Quando la rabbia dell’insegnante rende più difficile il rapporto educativo

Quando la rabbia dell’insegnante rende più difficile il rapporto educativo

Sembra strano parlare della rabbia dell’insegnante quando normalmente ci preoccupiamo del disagio degli studenti. E’ normale che capiti anche ai docenti. Infatti la rabbia è una reazione emotiva che si attua in presenza di una minaccia alla nostra sopravvivenza. Ci mette in guardia contro il pericolo, spingendoci ad agire e a combattere.

Purtroppo capita – sbagliando – che il docente porti la rabbia dalla sua vita privata e la scarichi nella classe, oppure si senta in difficoltà nel gestire gli alunni e allora li affronti soprattutto con l’intimidazione. Ricordo bene i miei primi anni d’insegnamento e la difficoltà a lavorare con alcune classi. Talvolta scattava l’urlo, la rabbia e succedeva che gli studenti ridessero di ciò… Io perdevo credibilità ai loro occhi e loro facevano ancora più confusione.

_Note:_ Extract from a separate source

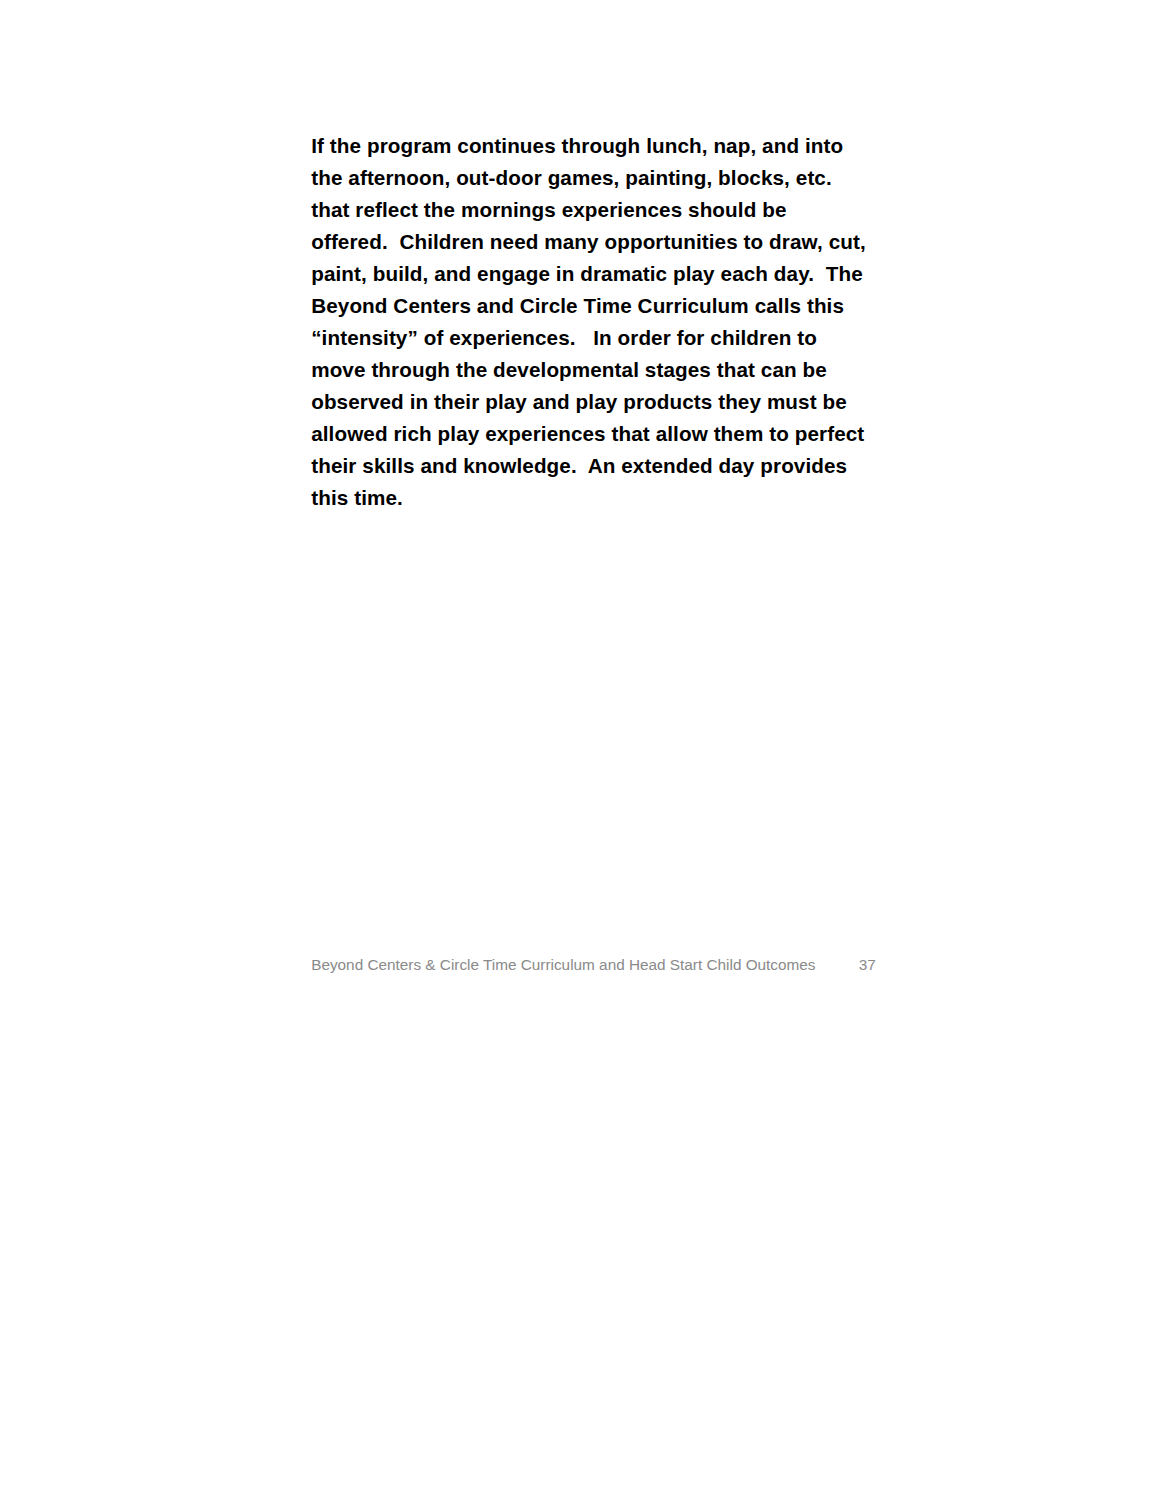If the program continues through lunch, nap, and into the afternoon, out-door games, painting, blocks, etc. that reflect the mornings experiences should be offered. Children need many opportunities to draw, cut, paint, build, and engage in dramatic play each day. The Beyond Centers and Circle Time Curriculum calls this “intensity” of experiences. In order for children to move through the developmental stages that can be observed in their play and play products they must be allowed rich play experiences that allow them to perfect their skills and knowledge. An extended day provides this time.
Beyond Centers & Circle Time Curriculum and Head Start Child Outcomes 37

Noi pensiamo che adirarsi sia una cosa umana, però è giusto ricordare che non abbiamo alcun bisogno dell’ira e che essa non ci rende più felici. Infatti dopo le prime esperienze negative di cui ho parlato ho avuto modo di confrontarmi con docenti preparati che mi hanno fatto capire alcune cose:

  • spesso reagiamo in maniera normativa soprattutto partendo dalla paura di non essere ascoltati e accettati.
  • se qualcosa non va con un alunno o con la classe, è bene fermare la lezione e cercare di capire cosa vogliono dirci, capire perché non ci ascoltano.
  • L’ira non funziona mai nel senso di cambiare gli altri, anzi quasi sempre incoraggia l’altra persona a continuare ad agire come ha sempre fatto.

I ragazzi talvolta ci mettono alla prova. Se vedono che ci arrabbiamo facilmente continuano a stuzzicarci e a mettere in atto dei giochi per rallentare la lezione e farci perdere tempo. Che senso ha adirarsi per cose che non si possono cambiare (comportamento dei nostri alunni, il loro poco studio a casa) dovremo dare agli altri il diritto di essere diversi da come li vorremo noi. E alla base di tutto la capacità di saper ridere anche di noi stessi perché diceva bene un Anonimo: “Che tu rida o ti adiri, non cambia di molto le cose. L’unica differenza è che, se ridi, il tuo tempo si riempie di felicità, mentre se ti adiri, lo sciupi a tormentarti.